Старшая медсестра из лазарета хотела, было, купить у меня шубу, но потом отказалась: Германия выиграет войну еще этой осенью, а у нее дом в Баварии, на юге, ей меховое манто ни к чему. Никто в тот момент еще не подозревал, что уже этой зимой немцам нанесут первый удар, да такой, что они от него до конца не оправятся. Но мы-то, мы уже предчувствовали: победа не вечна, война не навсегда. И в Германии наши братья и сестры по несчастью жили тем же. Оттуда доходили осторожные, скупые вести от затравленных, перепуганных людей — сообщения о смерти и некрологи, некрологи. Погибали друзья, страдали близкие. Один из сыновей моей сестры пал под Ленинградом, другой попал в лазарет обмороженный, в тяжелом состоянии.
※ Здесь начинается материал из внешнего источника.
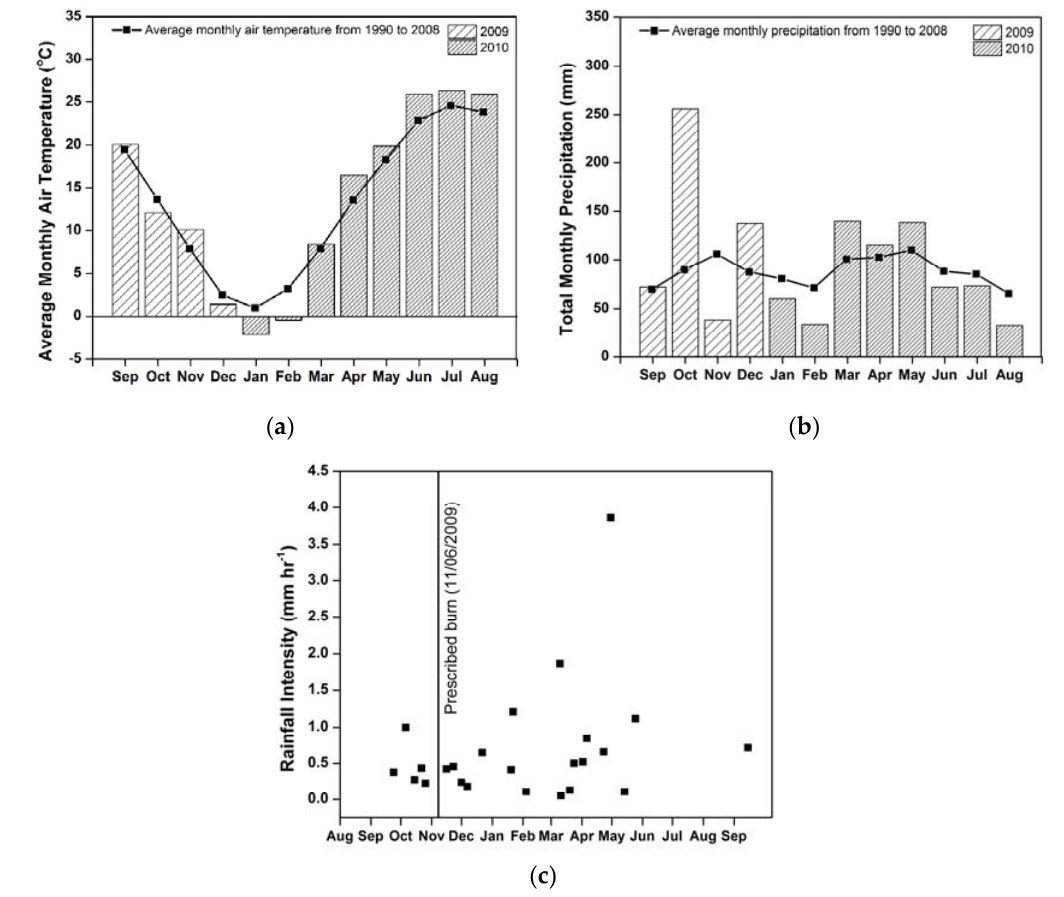
Figure 4. Average monthly air temperature ( a ); average monthly total precipitation ( b ); and rainfall intensity for runoff collection events ( c ) during 2009 and 2010 at Trail of Tears State Forest, IL.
Зима пришла так рано и внезапно, что крестьяне не успели ни собрать урожай, ни спасти его. Большая его часть померзла и сгнила на полях. Снова нас ждали часовые очереди перед государственными магазинами, где капуста и свекла шла по низким, приемлемым ценам. Сменяли друг друга в очереди, потому что на проспекте Саванориу, как по коридору, гулял ледяной ветер. В этих очередях я вдоволь наслушалась бессмысленного трепа глупых бабенок, которые время коротали в бесконечных самозабвенных пересудах: то перемоют кости покойным Робашенски, мол, конец у семьи вышел неправедный, то о гетто засудачат, там, говорят, такие страсти творятся!
Еще в начале сентября началось полное целенаправленное истребление евреев в литовской провинции. Убивали по заранее составленному плану, четкому, до мелочей просчитанному, так что во всех городах литовской периферии все проходило одинаково.
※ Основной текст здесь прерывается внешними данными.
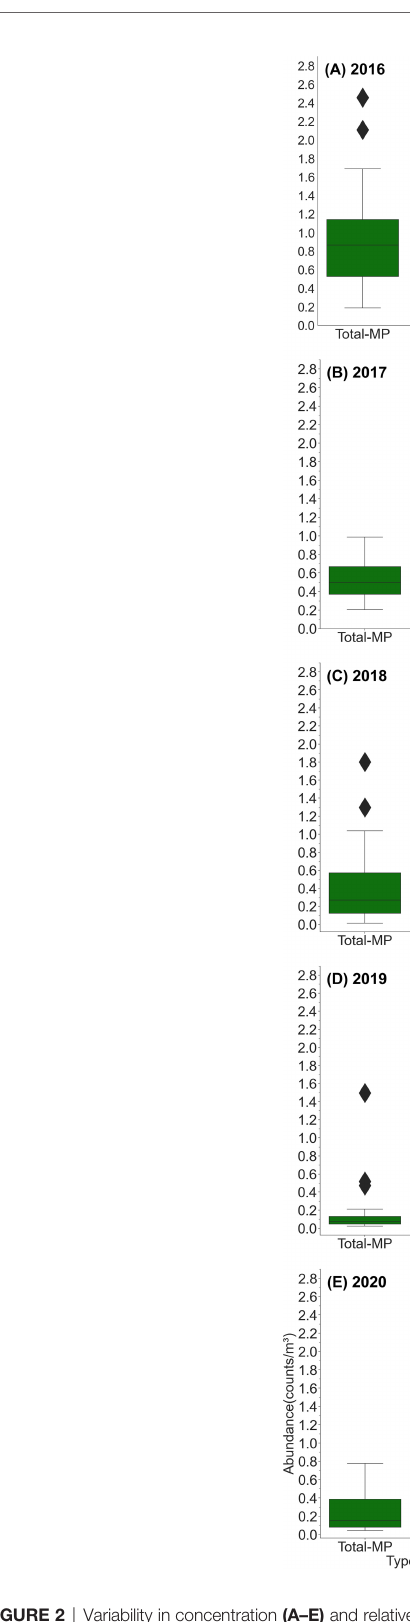
FIGURE 2 | Variability in concentration (A – E) and relative abundance (%) (F – J) of two shapes of MPs at sampling stations in the eastern Baltic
Немецкая полиция завербовала из горожан-литовцев нужное число партизан и карателей и отдала им на расправу их беззащитных еврейских соседей. В провинции литовцы и евреи, вопреки мелким разногласиям, искони жили тесней и дружней, чем где-либо еще. Евреи были ремесленниками, коммерсантами, предпринимателями, держали гостиницы, лечили людей. Хозяйство городское и уклад жизни литовской провинции без них были немыслимы. Литовские чиновники водили дружбу с евреями-врачами, адвокатами, инженерами. Литовцы сами же любили похвастаться: мол, никогда в Литве не знали погромов, не то, что в Польше и России.
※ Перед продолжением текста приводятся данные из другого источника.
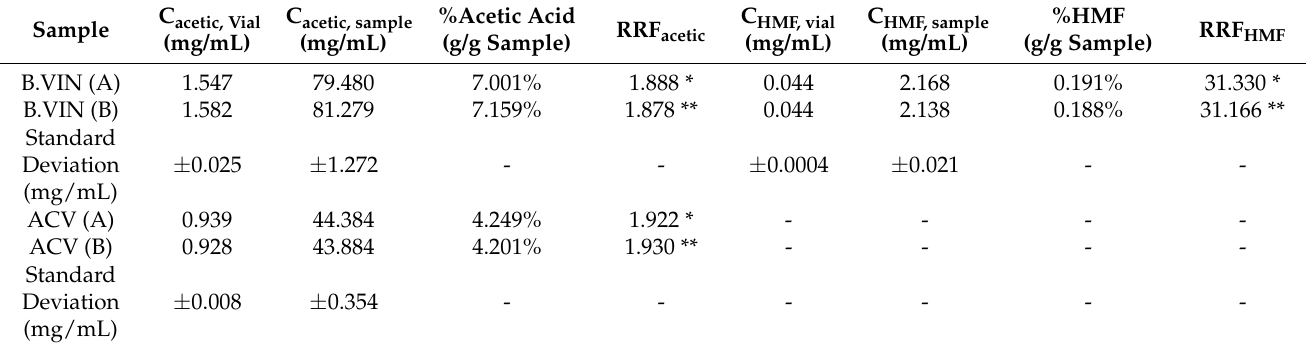
Table 3. Concentrations of species in vial: Ci, vial (mg/mL), calculated concentration of species in commercial product: Ci, sample (mg/mL), and relative response factor (RRF) of each species based on LA (ISD):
Национал-социалисты годами упорно, целенаправленно подтачивали корни, готовили почву. На евреев повесили все, свалили на них все грехи: кто виноват, что накануне войны в стране было неспокойно, чья вина, что жизнь стала так трудна, что цены подскочили в несколько раз, что в стране безработица и инфляция? Евреи! Все они! И вот настал он — час расплаты! Вот теперь мы им отомстим! Пропаганда подхлестнула и раздразнила в обывателях самое низкое, самое гнусное, и объявила им, тем, что всегда с тайной завистью глядели на имущество и благополучие трудолюбивых евреев: идите, берите, отнимайте, теперь это ваше! И они, понятное дело, пошли. Пошло последнее отребье и быдло, ленивое, тупое, ничего не умеющее и не желающее делать, избегающее всякой работы и жадное до дармовой наживы. Немцы обещали партизанам богатые трофеи, для вдохновения щедро налили шнапса, и началось.
Врывались к евреям в квартиры, сгоняли их семьями, вместе с больными и грудными детьми, на рыночную площадь или в синагогу. Заявили арестованным, что они понадобятся на работах. Что их сейчас переселят на другое место, пусть возьмут с собой немного вещей. Бойня началась уже на улицах и в синагогах: их били прикладами, мучали, пытали, отнимали детей у матерей, грабили. Потом заперли в грузовики и увезли из города.
Накануне вызвали несколько евреев-инженеров с группой помощников и под предлогом проектировки колодцев заставили вырыть в лесу за городом несколько широких котлованов. По окончании работы там же их всех и расстреляли.